Algorithm 3: FiLM Conditioning Module

Algorithm: FiLM Dynamics Conditioning
Input: latent feature f, dynamics_embedding z
Output: conditioned feature f'
 
1: class FiLMBlock(nn.Module):
2:     def __init__(self, feature_dim, dynamics_dim):
3:         self.gamma_mlp = MLP(dynamics_dim, feature_dim)  # scaling
4:         self.beta_mlp = MLP(dynamics_dim, feature_dim)   # shifting
5:
6:     def forward(self, f, dynamics_emb):
7:         gamma = self.gamma_mlp(dynamics_emb)
8:         beta = self.beta_mlp(dynamics_emb)
9:         return gamma * f + beta  # affine modulation

Algorithm 4: Adaptation Module

Algorithm: Dynamics Adaptation via History Encoding
Input: history of observations {f_O} and actions {f_A} of length L
Output: adaptation embedding z_t, dynamics embedding
 
1: class AdaptationModule(nn.Module):
2:     def __init__(self, obs_dim, action_dim, embed_dim, L):
3:         self.action_encoder = MLP(action_dim, embed_dim)
4:         self.conv1d = nn.Sequential(
5:             Conv1d(obs_dim + embed_dim, hidden_dim, kernel_size=k),
6:             ReLU(),
7:             Conv1d(hidden_dim, embed_dim, kernel_size=k),
8:         )
9:         self.decoder = MLP(embed_dim, dynamics_dim)  # z -> dynamics embedding
10:
11:    def forward(self, obs_history, action_history):
12:        # obs_history: [B, L, obs_dim], action_history: [B, L, action_dim]
13:        f_A = self.action_encoder(action_history)

○ ○ ○

[任务说明]
A - 在练习文本中，FiLMBlock 的 forward 方法返回的表达式是什么？
B - 请将练习文本中从“Algorithm 3: FiLM”到“beta = self.beta_mlp(dynamics_emb)”的部分原样抄出。

○ ○ ○

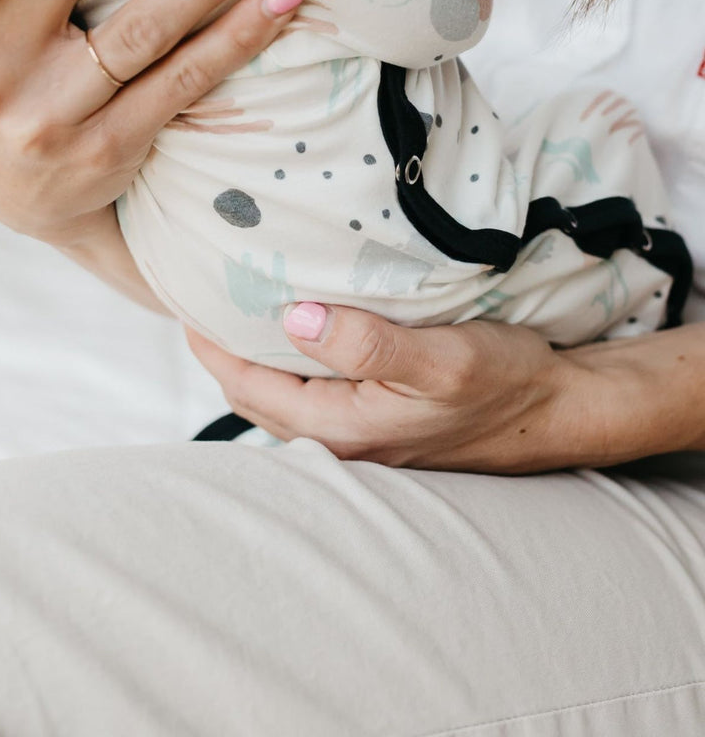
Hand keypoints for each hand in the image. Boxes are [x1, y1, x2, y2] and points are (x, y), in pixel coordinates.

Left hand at [186, 305, 596, 473]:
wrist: (556, 408)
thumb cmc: (503, 381)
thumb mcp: (439, 358)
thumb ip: (365, 342)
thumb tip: (291, 319)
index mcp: (344, 428)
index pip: (248, 387)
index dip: (210, 346)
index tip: (184, 302)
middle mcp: (342, 440)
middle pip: (254, 395)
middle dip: (221, 352)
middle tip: (199, 299)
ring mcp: (358, 434)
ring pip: (280, 396)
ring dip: (252, 358)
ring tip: (234, 309)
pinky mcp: (375, 421)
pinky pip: (309, 393)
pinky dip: (287, 363)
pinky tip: (292, 330)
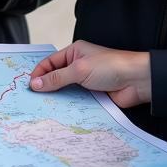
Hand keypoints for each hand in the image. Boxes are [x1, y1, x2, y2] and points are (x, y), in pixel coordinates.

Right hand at [29, 40, 151, 107]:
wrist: (137, 81)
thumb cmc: (111, 66)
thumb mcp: (79, 70)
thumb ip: (56, 78)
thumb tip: (35, 84)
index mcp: (74, 52)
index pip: (50, 62)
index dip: (39, 73)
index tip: (29, 86)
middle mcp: (78, 65)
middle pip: (56, 78)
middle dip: (45, 87)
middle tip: (32, 100)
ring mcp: (85, 81)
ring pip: (65, 91)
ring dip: (57, 99)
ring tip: (43, 109)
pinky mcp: (92, 96)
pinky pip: (75, 102)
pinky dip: (68, 107)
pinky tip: (60, 114)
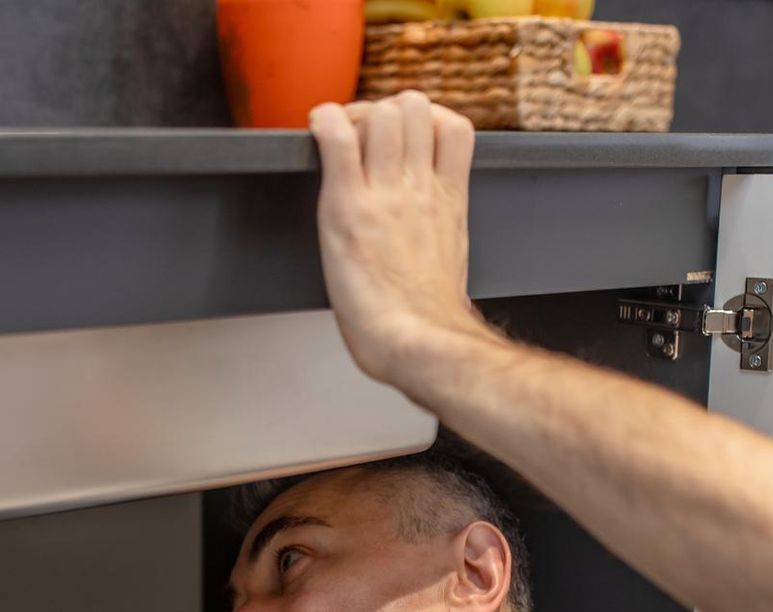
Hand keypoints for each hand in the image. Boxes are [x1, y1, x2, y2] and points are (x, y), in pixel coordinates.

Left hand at [308, 93, 489, 388]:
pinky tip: (317, 130)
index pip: (455, 127)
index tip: (405, 135)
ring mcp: (384, 195)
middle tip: (362, 137)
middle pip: (414, 107)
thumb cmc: (426, 320)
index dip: (427, 118)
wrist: (416, 342)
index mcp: (447, 201)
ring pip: (381, 113)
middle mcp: (419, 189)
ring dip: (356, 116)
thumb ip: (439, 228)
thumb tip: (426, 229)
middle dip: (385, 110)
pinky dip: (324, 122)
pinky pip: (337, 139)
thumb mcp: (450, 259)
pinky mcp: (348, 207)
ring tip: (340, 140)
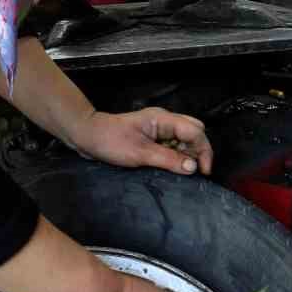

○ ○ ○

[练习答案]
A - gamma * f + beta

B -
Algorithm 3: FiLM Conditioning Module

Algorithm: FiLM Dynamics Conditioning
Input: latent feature f, dynamics_embedding z
Output: conditioned feature f'
 
1: class FiLMBlock(nn.Module):
2:     def __init__(self, feature_dim, dynamics_dim):
3:         self.gamma_mlp = MLP(dynamics_dim, feature_dim)  # scaling
4:         self.beta_mlp = MLP(dynamics_dim, feature_dim)   # shifting
5:
6:     def forward(self, f, dynamics_emb):
7:         gamma = self.gamma_mlp(dynamics_emb)
8:         beta = self.beta_mlp(dynamics_emb)